This stack check is worth mentioning here because, as we’ll see in the next section, the scheduler piggybacks on it for cooperative preemption.

Preemption

The goroutine might also be stopped involuntarily. Everything we’ve seen so far — blocking on channels, making system calls, finishing — involves the goroutine cooperating. But what if a goroutine never yields? A tight computational loop without any function calls, channel operations, or memory allocations would never give the scheduler a chance to run anything else on that P.

Go has two answers. The first is cooperative preemption: the compiler inserts a small check at the beginning of most functions that tests whether the goroutine has been asked to yield. When the runtime wants to preempt a goroutine, it flips a flag, and the next function call triggers the check and hands control back to the scheduler. This is cheap — it reuses the stack growth check that’s already there — but it only works at function calls.

The second is asynchronous preemption: for goroutines stuck in tight loops with no function calls, the runtime sends an OS signal (SIGURG on Unix) directly to the thread. The signal handler interrupts the goroutine, saves its context, and yields to the scheduler. This is the heavy hammer — it works even when cooperative preemption can’t.

In both cases, the preempted goroutine transitions directly to _Grunnable and goes back on a run queue — it’ll get another chance to run soon. There’s also a special _Gpreempted state, but that’s reserved for when the GC or debugger needs to fully suspend a goroutine via suspendG. In either case, it’s sysmon that detects goroutines running too long (more than 10ms) and triggers the preemption. We’ll explore the details in the system monitor article.

Death and Recycling

Finally, the goroutine’s function returns. Remember that the PC was set up to point at goexit during creation? So the return falls through to goexit0(), and the goroutine handles its own death. It changes its own status to _Gdead, cleans up its fields, drops the M association, and puts itself on the P’s free list. Then it calls schedule() to find the next goroutine for this M.

The G isn’t freed or garbage collected. It sits on the free list, stack and all, waiting to be recycled. This is a key optimization — allocating and setting up a new G is much more expensive than reinitializing a dead one. And this is where the story comes full circle: a new go statement might pull this same G off the free list, reinitialize it, and send it through the whole journey again.

The Self-Service Pattern

There’s a pattern running through all of these stages: the goroutine is always the one doing the work of its own state transitions.
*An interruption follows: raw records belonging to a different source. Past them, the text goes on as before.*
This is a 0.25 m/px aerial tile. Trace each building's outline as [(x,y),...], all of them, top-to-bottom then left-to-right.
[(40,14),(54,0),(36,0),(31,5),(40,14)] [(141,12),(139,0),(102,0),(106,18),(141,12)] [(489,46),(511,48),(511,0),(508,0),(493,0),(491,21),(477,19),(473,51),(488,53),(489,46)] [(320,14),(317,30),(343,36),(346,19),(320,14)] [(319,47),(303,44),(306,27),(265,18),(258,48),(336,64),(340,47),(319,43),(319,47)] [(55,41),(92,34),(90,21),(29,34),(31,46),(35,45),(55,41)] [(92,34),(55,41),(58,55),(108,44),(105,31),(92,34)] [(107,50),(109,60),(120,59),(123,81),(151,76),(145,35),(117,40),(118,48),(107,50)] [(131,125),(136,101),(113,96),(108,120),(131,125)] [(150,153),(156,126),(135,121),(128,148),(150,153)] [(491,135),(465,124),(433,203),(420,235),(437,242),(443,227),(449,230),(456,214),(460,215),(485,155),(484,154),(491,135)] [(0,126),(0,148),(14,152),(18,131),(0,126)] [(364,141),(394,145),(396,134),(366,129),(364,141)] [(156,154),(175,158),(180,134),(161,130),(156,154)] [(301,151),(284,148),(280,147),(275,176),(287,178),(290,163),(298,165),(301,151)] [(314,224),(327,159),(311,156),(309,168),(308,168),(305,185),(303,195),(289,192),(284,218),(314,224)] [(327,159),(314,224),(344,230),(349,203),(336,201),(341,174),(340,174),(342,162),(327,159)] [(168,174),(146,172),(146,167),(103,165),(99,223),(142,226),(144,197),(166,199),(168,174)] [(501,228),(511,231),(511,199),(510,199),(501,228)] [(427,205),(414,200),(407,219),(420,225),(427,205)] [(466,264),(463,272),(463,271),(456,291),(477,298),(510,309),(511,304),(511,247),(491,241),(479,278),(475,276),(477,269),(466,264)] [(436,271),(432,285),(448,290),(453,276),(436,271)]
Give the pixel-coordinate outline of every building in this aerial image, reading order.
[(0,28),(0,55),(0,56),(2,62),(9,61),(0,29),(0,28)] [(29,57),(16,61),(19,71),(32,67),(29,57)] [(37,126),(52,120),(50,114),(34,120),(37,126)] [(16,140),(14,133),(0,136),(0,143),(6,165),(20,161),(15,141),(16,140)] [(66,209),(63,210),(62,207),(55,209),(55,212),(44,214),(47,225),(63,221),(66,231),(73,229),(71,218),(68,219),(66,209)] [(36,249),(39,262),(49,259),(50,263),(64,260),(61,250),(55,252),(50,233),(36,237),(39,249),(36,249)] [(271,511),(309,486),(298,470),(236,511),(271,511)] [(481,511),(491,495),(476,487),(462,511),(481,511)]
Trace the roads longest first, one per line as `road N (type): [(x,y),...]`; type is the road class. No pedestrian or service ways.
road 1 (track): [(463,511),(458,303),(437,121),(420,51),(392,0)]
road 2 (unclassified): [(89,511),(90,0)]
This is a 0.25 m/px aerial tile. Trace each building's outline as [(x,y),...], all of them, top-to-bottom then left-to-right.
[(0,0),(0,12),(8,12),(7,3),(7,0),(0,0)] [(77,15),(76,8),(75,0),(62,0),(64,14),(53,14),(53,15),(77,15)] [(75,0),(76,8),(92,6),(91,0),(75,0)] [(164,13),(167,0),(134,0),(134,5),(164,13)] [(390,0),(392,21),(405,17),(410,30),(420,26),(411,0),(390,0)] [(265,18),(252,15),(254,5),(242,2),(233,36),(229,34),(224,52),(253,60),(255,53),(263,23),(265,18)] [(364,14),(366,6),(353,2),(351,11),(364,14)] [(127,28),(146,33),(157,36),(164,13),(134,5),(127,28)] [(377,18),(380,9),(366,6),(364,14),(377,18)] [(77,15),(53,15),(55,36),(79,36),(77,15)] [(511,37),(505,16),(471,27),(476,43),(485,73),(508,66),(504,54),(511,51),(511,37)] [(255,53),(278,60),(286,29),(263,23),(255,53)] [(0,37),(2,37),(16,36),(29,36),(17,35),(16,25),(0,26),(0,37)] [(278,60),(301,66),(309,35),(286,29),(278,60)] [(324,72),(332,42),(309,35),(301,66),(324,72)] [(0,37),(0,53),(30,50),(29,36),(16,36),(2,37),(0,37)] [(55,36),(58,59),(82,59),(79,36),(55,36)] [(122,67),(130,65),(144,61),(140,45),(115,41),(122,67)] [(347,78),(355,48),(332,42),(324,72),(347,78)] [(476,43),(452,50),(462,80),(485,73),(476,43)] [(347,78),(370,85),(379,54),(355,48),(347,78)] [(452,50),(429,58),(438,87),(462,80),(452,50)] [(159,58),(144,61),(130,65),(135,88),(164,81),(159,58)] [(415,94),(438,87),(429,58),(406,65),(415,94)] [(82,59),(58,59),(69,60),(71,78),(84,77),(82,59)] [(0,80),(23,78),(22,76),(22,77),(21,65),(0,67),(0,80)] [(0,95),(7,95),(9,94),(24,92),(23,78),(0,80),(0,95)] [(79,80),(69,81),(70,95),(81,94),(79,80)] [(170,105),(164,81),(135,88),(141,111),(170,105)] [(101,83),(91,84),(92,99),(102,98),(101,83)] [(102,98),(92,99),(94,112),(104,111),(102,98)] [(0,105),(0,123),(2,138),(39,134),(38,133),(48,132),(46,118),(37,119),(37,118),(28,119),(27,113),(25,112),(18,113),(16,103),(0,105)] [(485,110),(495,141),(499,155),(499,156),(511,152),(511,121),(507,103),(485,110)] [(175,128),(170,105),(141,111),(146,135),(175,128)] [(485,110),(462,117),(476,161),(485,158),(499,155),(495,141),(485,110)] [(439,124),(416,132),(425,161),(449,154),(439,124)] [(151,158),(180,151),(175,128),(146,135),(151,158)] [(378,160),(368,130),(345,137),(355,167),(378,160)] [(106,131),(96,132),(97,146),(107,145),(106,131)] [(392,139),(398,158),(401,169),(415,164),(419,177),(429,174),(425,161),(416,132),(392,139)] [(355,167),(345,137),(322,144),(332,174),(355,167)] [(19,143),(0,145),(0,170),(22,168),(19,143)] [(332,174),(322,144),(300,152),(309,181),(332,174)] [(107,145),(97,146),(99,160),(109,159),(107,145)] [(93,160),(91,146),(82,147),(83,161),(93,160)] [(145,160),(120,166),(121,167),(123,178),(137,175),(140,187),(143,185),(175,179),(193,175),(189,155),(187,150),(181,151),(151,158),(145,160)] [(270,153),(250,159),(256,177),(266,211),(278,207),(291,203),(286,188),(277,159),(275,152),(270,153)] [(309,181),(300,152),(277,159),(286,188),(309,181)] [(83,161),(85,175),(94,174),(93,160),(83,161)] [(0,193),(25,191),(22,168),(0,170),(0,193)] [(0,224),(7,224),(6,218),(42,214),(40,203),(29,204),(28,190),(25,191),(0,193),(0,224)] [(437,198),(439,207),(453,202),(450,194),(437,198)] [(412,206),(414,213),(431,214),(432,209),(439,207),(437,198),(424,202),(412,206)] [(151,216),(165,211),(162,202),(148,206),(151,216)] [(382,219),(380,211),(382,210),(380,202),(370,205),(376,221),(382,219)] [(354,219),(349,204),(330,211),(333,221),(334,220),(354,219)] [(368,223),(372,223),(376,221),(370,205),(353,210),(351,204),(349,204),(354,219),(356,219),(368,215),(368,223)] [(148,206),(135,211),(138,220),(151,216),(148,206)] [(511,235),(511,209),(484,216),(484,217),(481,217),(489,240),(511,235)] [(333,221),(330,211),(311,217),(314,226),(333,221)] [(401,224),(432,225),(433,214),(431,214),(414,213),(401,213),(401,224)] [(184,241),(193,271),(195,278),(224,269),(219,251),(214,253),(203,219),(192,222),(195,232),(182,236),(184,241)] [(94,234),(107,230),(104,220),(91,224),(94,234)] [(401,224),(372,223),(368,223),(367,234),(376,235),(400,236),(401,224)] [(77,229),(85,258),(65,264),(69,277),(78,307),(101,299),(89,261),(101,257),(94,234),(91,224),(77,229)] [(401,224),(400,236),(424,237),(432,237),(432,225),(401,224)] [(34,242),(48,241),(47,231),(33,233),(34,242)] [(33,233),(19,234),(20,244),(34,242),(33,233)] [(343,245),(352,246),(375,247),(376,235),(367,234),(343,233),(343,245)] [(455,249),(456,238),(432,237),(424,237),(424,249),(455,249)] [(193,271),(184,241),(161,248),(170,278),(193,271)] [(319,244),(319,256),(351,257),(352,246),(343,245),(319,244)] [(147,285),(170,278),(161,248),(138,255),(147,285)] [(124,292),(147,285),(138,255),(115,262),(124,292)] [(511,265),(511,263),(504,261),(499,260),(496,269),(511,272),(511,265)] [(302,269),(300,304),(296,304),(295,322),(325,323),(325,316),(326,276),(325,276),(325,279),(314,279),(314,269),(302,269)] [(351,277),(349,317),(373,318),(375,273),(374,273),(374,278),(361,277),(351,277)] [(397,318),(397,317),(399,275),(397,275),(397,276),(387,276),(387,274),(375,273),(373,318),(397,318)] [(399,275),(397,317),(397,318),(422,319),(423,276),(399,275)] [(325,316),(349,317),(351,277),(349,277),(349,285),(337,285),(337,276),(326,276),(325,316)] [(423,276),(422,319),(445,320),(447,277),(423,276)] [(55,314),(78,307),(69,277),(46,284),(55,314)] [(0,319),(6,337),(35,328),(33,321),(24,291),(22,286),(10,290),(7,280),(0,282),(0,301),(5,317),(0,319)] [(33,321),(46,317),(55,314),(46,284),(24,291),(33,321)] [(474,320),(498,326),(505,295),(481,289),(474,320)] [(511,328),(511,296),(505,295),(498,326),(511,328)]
There’s no central scheduler thread pulling the strings — the goroutine parks itself, adds itself to wait queues, cleans itself up, and invokes the scheduler to pick the next G. The scheduler is really just a set of functions that goroutines call on themselves, using the M’s g0 stack to do the bookkeeping.

Most goroutines spend their lives bouncing between _Grunnable, _Grunning, and _Gwaiting — ready, running, waiting, ready, running, waiting — until they finally finish and return to _Gdead.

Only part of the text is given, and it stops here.